Updated: January 22, 2012 2:29AM
Several new books point to the fact that wars are becoming scarcer and we as people are becoming less violent as a result.
Joshua Goldstein, professor emeritus of international relations at American University, author of Winning the War on War, told a radio interviewer last month that there is measurably less violence this decade than in the past 100 years. World War II, which started 70 years ago, created levels of violence that were 100 times higher than the wars of today, including Iraq and Afghanistan.
When wars do conflagrate, there is more exposure to the bloody entrails of war, via the Internet and social media, which increases pressure for the violence to cease.
I have always thought that as people become more humane toward other people, they will become more aware of the socially ingrained tolerance we sport when it comes to cruelty to animals. Today’s young people are more aware of the brutality of factory farming and more are vegetarians.
And the more we learn about how animals think and the sophistication of their thinking, the more difficult it becomes to treat them as if they were unthinking, unfeeling machines.
Jonathan Balcombe, a scientist at the Physicians Committee for Responsible Medicine, echoes one of my long-held beliefs.
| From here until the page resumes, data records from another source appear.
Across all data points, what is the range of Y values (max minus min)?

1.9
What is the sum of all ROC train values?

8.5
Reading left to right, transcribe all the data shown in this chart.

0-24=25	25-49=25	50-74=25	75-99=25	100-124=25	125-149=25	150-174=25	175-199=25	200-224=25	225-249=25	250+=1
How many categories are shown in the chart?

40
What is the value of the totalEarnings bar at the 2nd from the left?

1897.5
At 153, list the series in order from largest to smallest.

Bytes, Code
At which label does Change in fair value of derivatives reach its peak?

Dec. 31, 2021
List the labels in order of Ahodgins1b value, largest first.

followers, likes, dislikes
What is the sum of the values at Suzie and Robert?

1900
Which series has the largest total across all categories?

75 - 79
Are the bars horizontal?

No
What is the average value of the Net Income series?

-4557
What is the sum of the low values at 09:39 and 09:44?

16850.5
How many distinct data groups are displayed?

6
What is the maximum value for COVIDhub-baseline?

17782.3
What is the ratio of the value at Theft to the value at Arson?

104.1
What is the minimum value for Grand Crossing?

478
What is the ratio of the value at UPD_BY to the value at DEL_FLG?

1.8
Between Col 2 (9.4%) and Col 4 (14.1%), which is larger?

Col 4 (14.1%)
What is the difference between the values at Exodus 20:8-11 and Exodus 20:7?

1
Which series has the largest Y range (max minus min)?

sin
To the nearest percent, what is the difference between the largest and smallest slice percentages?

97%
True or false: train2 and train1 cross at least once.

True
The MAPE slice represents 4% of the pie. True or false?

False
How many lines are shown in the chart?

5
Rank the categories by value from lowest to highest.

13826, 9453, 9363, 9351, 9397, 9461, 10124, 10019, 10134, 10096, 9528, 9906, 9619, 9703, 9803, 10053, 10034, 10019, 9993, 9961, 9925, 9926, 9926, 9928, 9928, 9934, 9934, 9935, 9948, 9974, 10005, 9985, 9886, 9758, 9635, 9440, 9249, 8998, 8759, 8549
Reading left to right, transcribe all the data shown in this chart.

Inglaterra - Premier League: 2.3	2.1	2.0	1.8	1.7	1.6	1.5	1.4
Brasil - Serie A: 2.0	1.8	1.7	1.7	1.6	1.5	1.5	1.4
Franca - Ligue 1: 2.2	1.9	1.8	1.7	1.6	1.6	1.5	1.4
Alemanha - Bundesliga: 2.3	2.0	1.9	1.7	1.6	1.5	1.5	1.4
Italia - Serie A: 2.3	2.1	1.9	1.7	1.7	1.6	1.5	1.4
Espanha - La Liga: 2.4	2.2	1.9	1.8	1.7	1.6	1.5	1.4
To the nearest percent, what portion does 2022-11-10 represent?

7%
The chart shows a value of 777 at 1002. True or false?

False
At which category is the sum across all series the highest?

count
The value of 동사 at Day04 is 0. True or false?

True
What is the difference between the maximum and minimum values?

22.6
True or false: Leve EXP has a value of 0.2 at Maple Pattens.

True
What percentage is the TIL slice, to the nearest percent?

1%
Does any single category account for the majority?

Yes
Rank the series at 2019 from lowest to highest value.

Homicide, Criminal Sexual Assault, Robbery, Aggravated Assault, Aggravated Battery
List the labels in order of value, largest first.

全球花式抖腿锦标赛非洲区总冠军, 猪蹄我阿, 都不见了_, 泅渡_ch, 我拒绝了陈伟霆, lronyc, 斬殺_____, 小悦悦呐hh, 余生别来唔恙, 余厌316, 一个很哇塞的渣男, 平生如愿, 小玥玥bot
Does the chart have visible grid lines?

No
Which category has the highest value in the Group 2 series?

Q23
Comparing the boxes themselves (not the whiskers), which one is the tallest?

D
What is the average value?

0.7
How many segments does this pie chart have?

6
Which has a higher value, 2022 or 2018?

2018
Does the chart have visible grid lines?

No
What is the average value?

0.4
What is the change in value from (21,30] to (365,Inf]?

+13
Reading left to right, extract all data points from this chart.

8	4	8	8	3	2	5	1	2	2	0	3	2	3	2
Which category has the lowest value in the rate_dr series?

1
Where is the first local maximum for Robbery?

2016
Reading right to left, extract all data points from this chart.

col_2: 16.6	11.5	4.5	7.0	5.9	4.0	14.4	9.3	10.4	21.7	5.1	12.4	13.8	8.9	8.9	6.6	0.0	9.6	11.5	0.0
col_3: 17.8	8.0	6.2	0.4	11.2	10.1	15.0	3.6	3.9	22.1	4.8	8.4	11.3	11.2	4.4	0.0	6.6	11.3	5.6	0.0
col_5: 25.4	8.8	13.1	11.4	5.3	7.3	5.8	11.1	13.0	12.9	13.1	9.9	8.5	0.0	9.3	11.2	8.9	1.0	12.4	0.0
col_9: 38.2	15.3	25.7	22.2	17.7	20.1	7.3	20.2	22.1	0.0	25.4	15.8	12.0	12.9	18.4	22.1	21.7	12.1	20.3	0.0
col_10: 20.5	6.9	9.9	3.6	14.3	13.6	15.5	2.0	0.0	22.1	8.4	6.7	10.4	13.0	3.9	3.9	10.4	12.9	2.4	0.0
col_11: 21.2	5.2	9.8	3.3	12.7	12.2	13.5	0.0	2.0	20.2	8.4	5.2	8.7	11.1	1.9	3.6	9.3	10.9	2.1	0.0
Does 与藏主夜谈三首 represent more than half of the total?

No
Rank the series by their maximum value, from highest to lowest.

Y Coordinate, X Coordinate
The more we learn about animal intelligence, the more we see that it is we who have failed to understand animals and not the other way around.
“Chickens practice deception, pigeons can categorize images in photographs as quickly as we can, a gorilla plays a joke on a human teacher, and a tiny fish leaps from one tide pool to another using a mental map formed during high tide,” he says on the Discovery Channel website.
A new study by a University of Chicago researcher found that “rats are empathetic and will altruistically lend a helping paw to a cage mate who is stuck in a trap,” according to an NPR report. Not only will rats frantically work to free the trapped cage mate; they will do so even when there’s a tempting pile of chocolate chips nearby.
It is not surprising that the National Institutes of Health have revised the guidelines on cage sizes for mice and rats used in animal testing. It is no longer acceptable to crowd a female mouse and her litter into fewer than 51 square inches of space, or a female rat and her litter into fewer than 124 square inches of space. As tiny as those increased spaces are, scientists still worry the cost of compliance is too high and they stand to lose federal funding altogether if they don’t comply.
My hope is that as we become more human toward people and animals alike we will end the practice of animal testing for human medical advancements. The fact is our chemistry is quite different from that of animals. So animal experimentation is a highly unreliable precursor of how humans will react to new drugs, procedures.
The more we recognize the cruelty of violence toward people, the more we will also recognize the cruelty we now visit on animals.
Bonnie Erbe is a TV host and columnist.